> **Work to be completed**
Reproduce word for word the part of the entries that begins with the line containing "order: Liliales" and continues through the end of the entries. Leave the pictures out of your answer.

> **Stored entries**
********

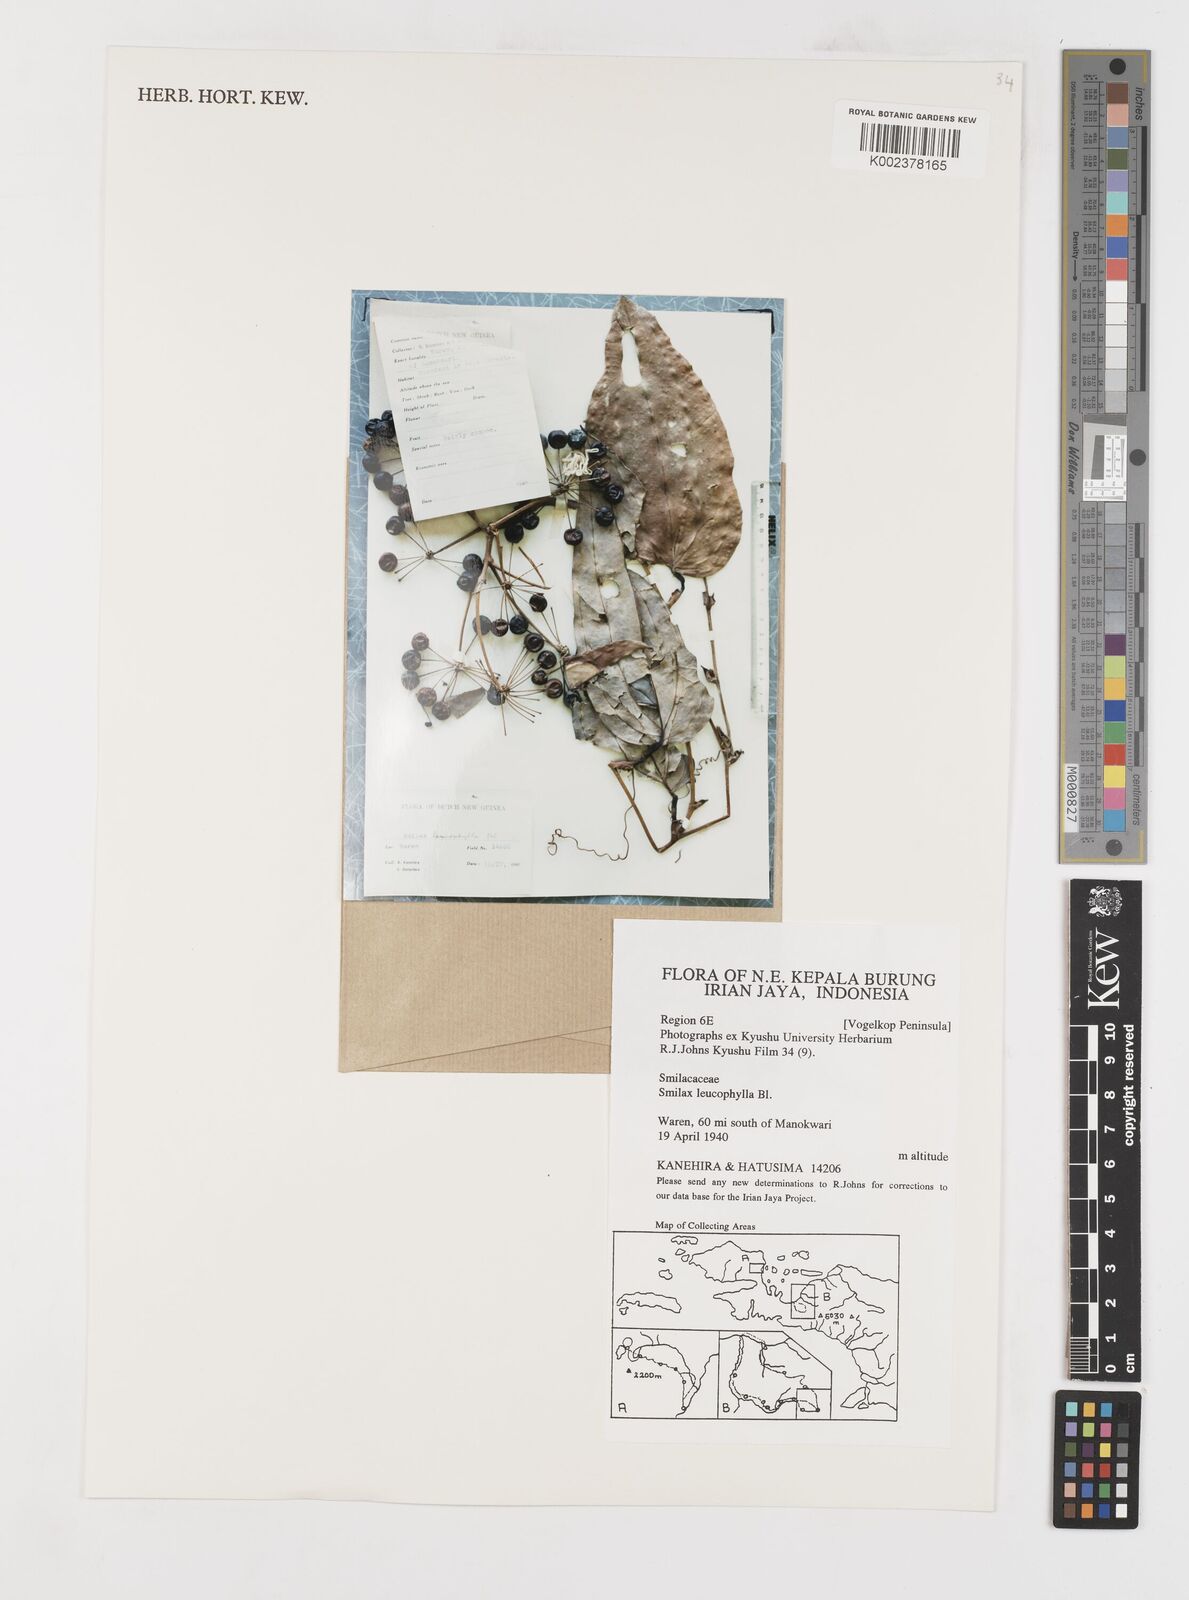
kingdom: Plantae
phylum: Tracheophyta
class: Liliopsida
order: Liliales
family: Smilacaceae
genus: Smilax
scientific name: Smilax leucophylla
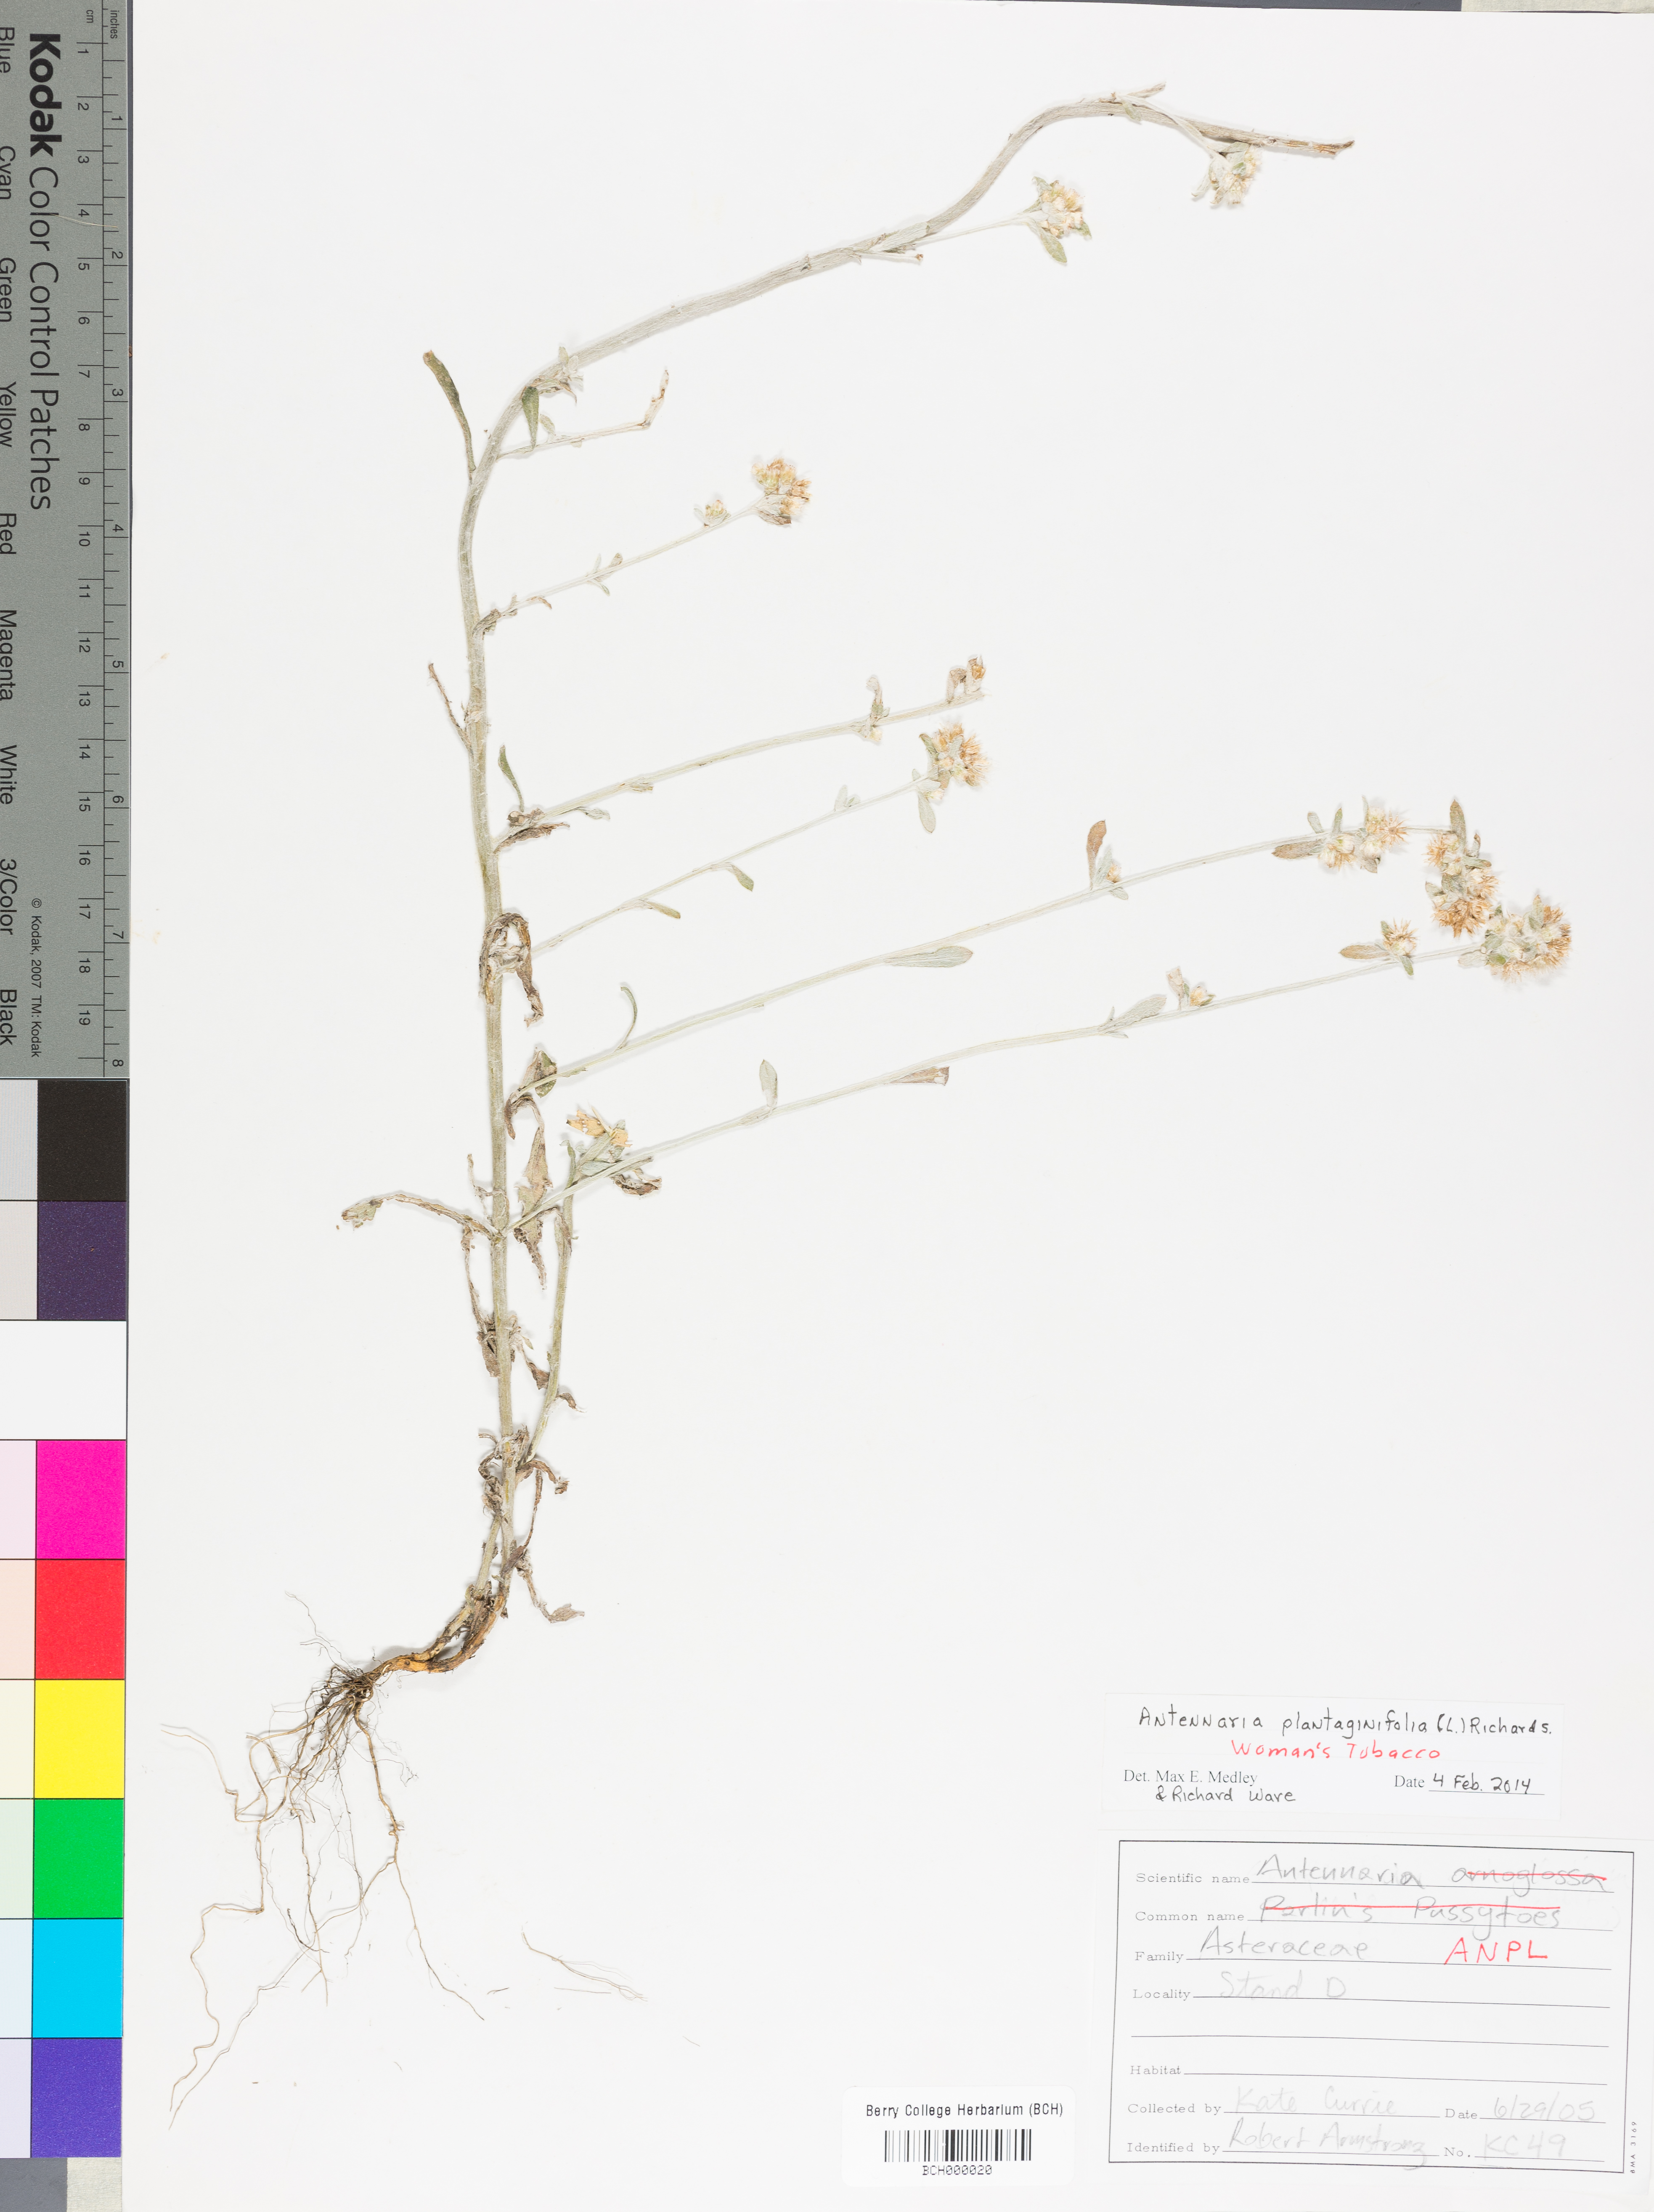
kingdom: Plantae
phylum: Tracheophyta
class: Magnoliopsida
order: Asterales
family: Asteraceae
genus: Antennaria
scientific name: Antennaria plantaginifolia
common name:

********

> **Result of the exercise**
order: Liliales
family: Smilacaceae
genus: Smilax
scientific name: Smilax leucophylla
kingdom: Plantae
phylum: Tracheophyta
class: Magnoliopsida
order: Asterales
family: Asteraceae
genus: Antennaria
scientific name: Antennaria plantaginifolia
common name:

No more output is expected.